(Listed entries begins)

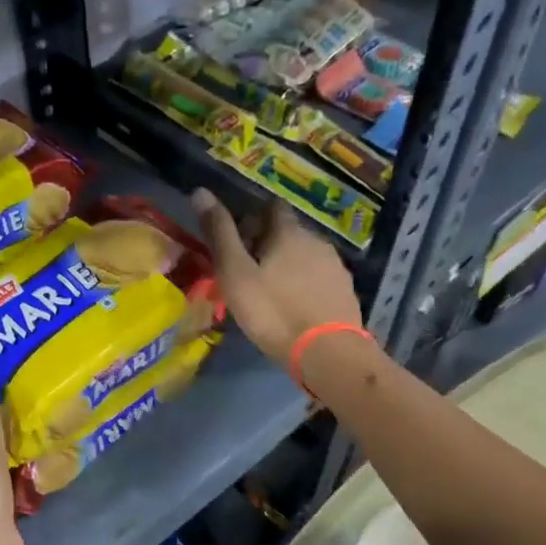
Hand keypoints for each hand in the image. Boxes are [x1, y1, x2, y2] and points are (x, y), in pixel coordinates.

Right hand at [194, 191, 362, 364]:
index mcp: (288, 232)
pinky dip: (305, 285)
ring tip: (272, 292)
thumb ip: (220, 235)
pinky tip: (295, 306)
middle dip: (269, 244)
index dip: (252, 219)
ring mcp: (335, 266)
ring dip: (289, 266)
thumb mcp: (236, 274)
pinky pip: (319, 278)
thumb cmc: (274, 312)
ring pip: (305, 256)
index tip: (238, 241)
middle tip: (249, 273)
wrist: (327, 352)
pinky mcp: (345, 291)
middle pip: (289, 232)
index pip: (270, 207)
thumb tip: (200, 191)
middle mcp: (316, 240)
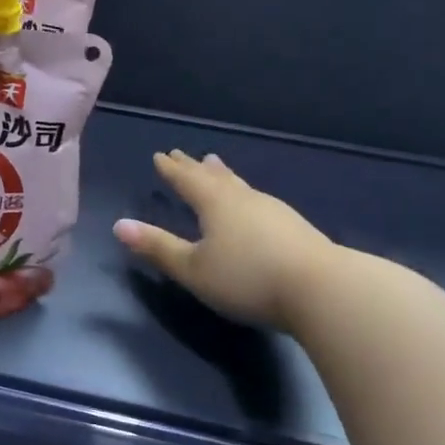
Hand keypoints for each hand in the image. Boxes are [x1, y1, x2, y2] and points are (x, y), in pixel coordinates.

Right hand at [115, 151, 340, 330]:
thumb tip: (119, 225)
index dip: (171, 169)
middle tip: (183, 154)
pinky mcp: (296, 228)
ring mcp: (274, 211)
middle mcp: (243, 199)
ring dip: (223, 176)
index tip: (160, 156)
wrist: (325, 290)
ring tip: (216, 166)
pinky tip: (253, 205)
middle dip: (195, 167)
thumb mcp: (193, 269)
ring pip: (240, 186)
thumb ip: (157, 247)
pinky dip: (244, 193)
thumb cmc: (248, 278)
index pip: (187, 180)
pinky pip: (258, 200)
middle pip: (214, 177)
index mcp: (215, 204)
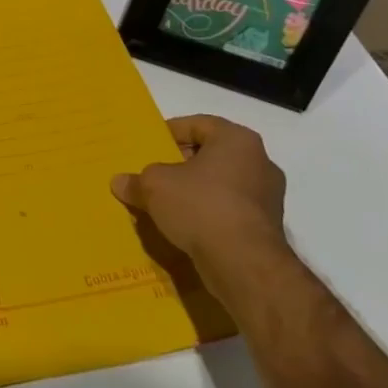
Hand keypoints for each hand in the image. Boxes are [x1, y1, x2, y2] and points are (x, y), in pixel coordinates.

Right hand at [111, 115, 289, 301]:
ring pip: (222, 183)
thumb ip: (137, 180)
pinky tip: (186, 225)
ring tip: (167, 202)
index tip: (150, 145)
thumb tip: (120, 182)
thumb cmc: (200, 206)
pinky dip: (209, 213)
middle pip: (212, 154)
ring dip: (196, 190)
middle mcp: (259, 162)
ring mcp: (268, 196)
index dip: (171, 132)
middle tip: (155, 173)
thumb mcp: (155, 186)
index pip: (199, 124)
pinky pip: (230, 210)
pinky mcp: (267, 227)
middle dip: (182, 163)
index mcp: (237, 140)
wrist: (244, 263)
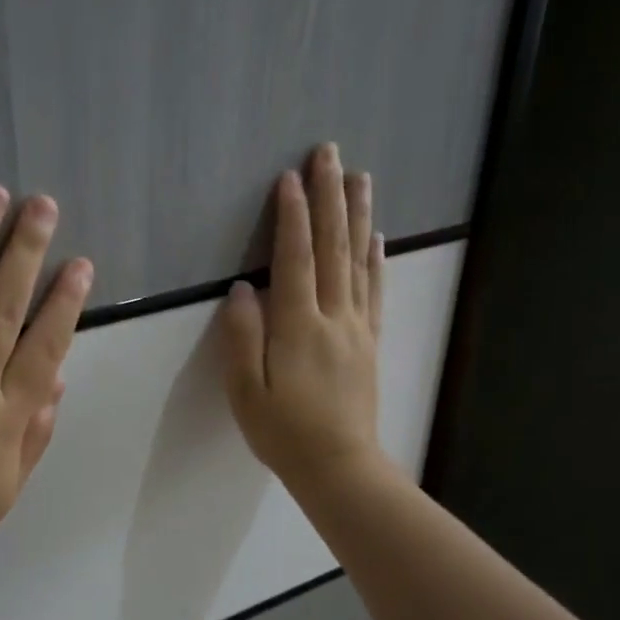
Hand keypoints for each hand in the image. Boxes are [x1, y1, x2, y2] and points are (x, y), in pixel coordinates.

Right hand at [219, 144, 384, 494]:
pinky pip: (374, 292)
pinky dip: (376, 261)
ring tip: (360, 178)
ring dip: (358, 217)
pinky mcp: (369, 343)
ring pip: (358, 262)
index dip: (292, 216)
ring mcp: (356, 328)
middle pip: (331, 248)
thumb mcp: (246, 392)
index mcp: (297, 328)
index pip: (294, 260)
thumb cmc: (283, 433)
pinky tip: (377, 239)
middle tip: (329, 153)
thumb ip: (242, 338)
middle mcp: (333, 318)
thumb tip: (242, 289)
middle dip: (329, 198)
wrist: (338, 466)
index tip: (290, 177)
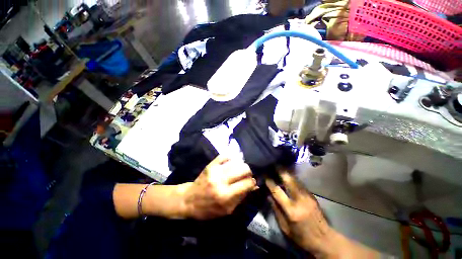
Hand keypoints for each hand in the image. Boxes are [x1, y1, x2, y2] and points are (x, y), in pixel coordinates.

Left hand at [181, 155, 256, 219]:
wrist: (189, 200)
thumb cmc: (208, 209)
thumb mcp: (227, 210)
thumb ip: (241, 197)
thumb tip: (254, 186)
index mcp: (226, 196)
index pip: (247, 183)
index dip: (253, 182)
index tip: (253, 182)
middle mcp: (221, 181)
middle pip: (243, 169)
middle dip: (249, 172)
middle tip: (248, 175)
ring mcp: (215, 171)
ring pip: (236, 162)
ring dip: (241, 165)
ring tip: (240, 169)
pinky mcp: (210, 165)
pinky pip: (224, 156)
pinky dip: (230, 158)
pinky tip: (231, 162)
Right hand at [266, 171, 333, 255]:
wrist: (324, 240)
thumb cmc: (301, 236)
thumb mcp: (285, 228)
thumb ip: (276, 210)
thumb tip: (269, 195)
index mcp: (291, 210)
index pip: (277, 191)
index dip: (270, 181)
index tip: (265, 174)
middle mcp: (299, 200)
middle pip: (288, 180)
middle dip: (280, 170)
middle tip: (274, 163)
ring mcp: (307, 196)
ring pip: (295, 179)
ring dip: (287, 171)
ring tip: (280, 165)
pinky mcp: (312, 195)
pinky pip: (300, 183)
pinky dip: (293, 177)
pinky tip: (288, 175)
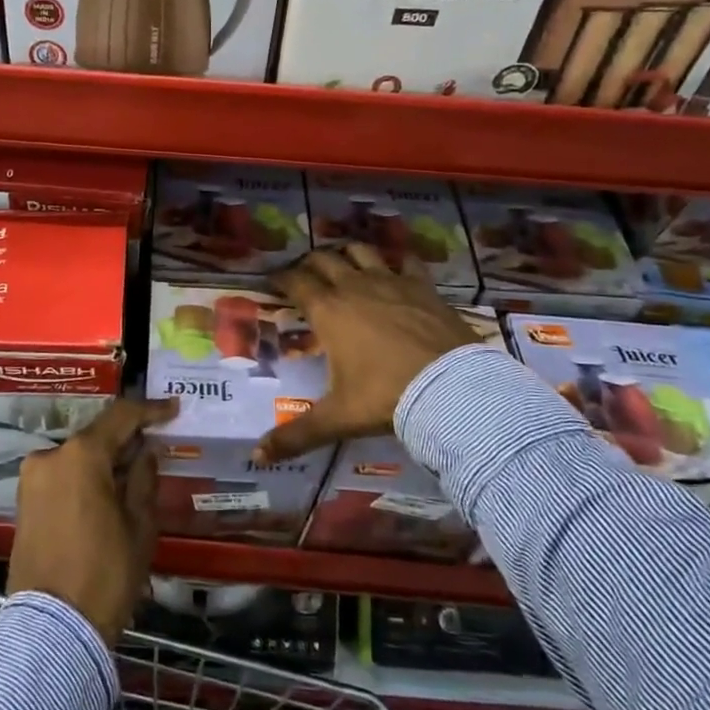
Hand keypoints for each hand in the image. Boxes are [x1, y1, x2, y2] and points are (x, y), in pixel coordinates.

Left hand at [8, 397, 176, 645]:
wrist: (52, 630)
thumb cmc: (105, 574)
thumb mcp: (139, 526)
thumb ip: (144, 478)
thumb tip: (146, 451)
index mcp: (80, 455)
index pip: (120, 417)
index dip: (150, 411)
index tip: (173, 410)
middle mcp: (49, 457)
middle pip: (95, 437)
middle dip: (126, 441)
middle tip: (156, 449)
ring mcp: (31, 480)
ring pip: (77, 458)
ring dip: (104, 462)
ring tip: (134, 476)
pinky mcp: (23, 503)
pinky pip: (61, 477)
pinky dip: (85, 478)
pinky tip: (107, 493)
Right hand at [255, 243, 479, 462]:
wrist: (451, 389)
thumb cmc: (385, 397)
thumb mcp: (337, 418)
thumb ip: (296, 435)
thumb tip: (257, 457)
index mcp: (328, 311)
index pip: (295, 282)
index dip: (280, 278)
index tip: (271, 281)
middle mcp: (355, 287)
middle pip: (324, 259)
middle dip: (310, 263)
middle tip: (304, 274)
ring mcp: (392, 282)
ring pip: (362, 251)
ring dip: (348, 254)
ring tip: (344, 263)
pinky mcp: (423, 287)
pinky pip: (406, 262)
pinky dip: (397, 261)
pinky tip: (397, 268)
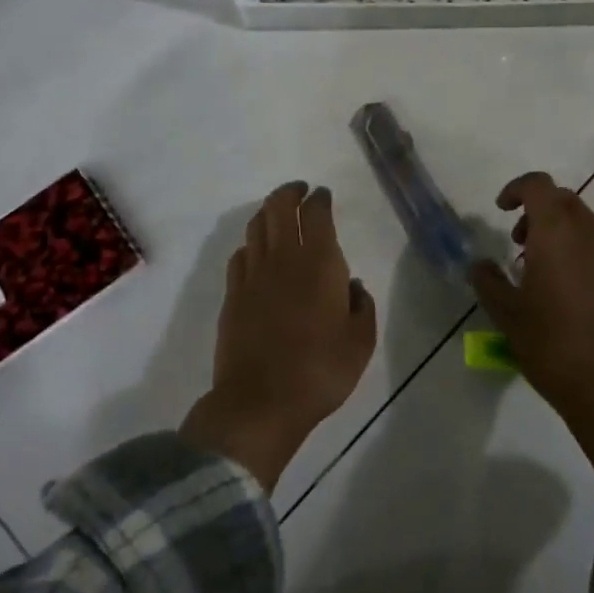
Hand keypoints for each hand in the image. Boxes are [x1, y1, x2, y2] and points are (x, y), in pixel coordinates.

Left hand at [182, 182, 377, 490]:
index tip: (323, 195)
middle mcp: (283, 259)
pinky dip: (251, 243)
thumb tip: (352, 286)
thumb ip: (361, 306)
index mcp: (319, 264)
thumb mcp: (361, 342)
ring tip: (278, 212)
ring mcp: (252, 275)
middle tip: (300, 191)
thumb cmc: (321, 370)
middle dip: (290, 193)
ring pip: (256, 226)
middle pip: (279, 208)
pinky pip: (240, 255)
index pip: (316, 214)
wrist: (260, 401)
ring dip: (268, 212)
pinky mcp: (232, 295)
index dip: (319, 199)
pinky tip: (257, 251)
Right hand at [470, 172, 593, 503]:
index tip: (501, 210)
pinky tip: (567, 294)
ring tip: (540, 271)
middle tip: (518, 242)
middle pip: (565, 201)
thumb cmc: (551, 347)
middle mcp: (590, 238)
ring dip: (560, 232)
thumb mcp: (506, 316)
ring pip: (586, 225)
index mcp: (557, 236)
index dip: (517, 188)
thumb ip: (488, 282)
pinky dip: (579, 254)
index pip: (539, 186)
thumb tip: (479, 264)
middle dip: (538, 210)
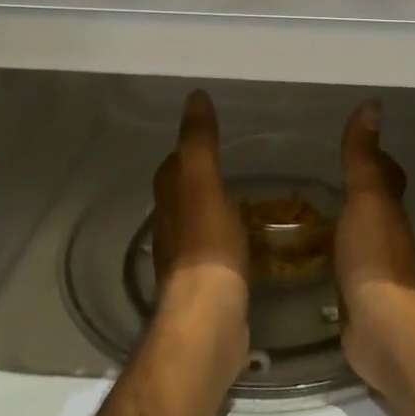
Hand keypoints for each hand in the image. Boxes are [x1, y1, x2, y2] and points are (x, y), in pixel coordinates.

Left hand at [149, 91, 250, 392]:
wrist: (209, 318)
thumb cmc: (208, 246)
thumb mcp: (204, 184)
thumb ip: (199, 143)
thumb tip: (195, 97)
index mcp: (169, 202)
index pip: (172, 168)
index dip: (186, 151)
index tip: (208, 136)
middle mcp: (171, 229)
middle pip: (180, 196)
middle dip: (197, 180)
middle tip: (229, 165)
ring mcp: (186, 261)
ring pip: (196, 224)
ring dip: (211, 210)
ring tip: (240, 200)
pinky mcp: (204, 287)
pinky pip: (214, 252)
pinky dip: (225, 239)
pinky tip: (244, 242)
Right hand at [334, 101, 414, 394]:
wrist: (385, 329)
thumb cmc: (375, 256)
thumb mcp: (367, 198)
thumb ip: (363, 157)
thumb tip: (373, 104)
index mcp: (388, 211)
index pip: (388, 175)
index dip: (377, 159)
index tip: (356, 144)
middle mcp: (386, 238)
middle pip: (374, 208)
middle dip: (354, 194)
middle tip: (317, 181)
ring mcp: (373, 273)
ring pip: (357, 240)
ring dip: (339, 229)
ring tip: (303, 218)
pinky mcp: (357, 303)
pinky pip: (341, 274)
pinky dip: (329, 264)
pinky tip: (307, 264)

(Listed entries ends)

» Work to complete:
Transcribe the records above exactly, beginning at the line that contains "index tip: (271, 281)" and ending with the line that contains "pinky tip: (397, 268)", both included, and nothing else.

» Solved problem:
index tip: (271, 281)
middle mcp: (355, 287)
middle pip: (324, 259)
middle dip: (310, 263)
middle tip: (304, 274)
ring mcp: (392, 282)
ring pip: (362, 251)
ring dip: (348, 254)
ring tip: (344, 263)
pinky mcp: (423, 287)
pinky pip: (406, 262)
pinky dip: (397, 261)
pinky tip: (397, 268)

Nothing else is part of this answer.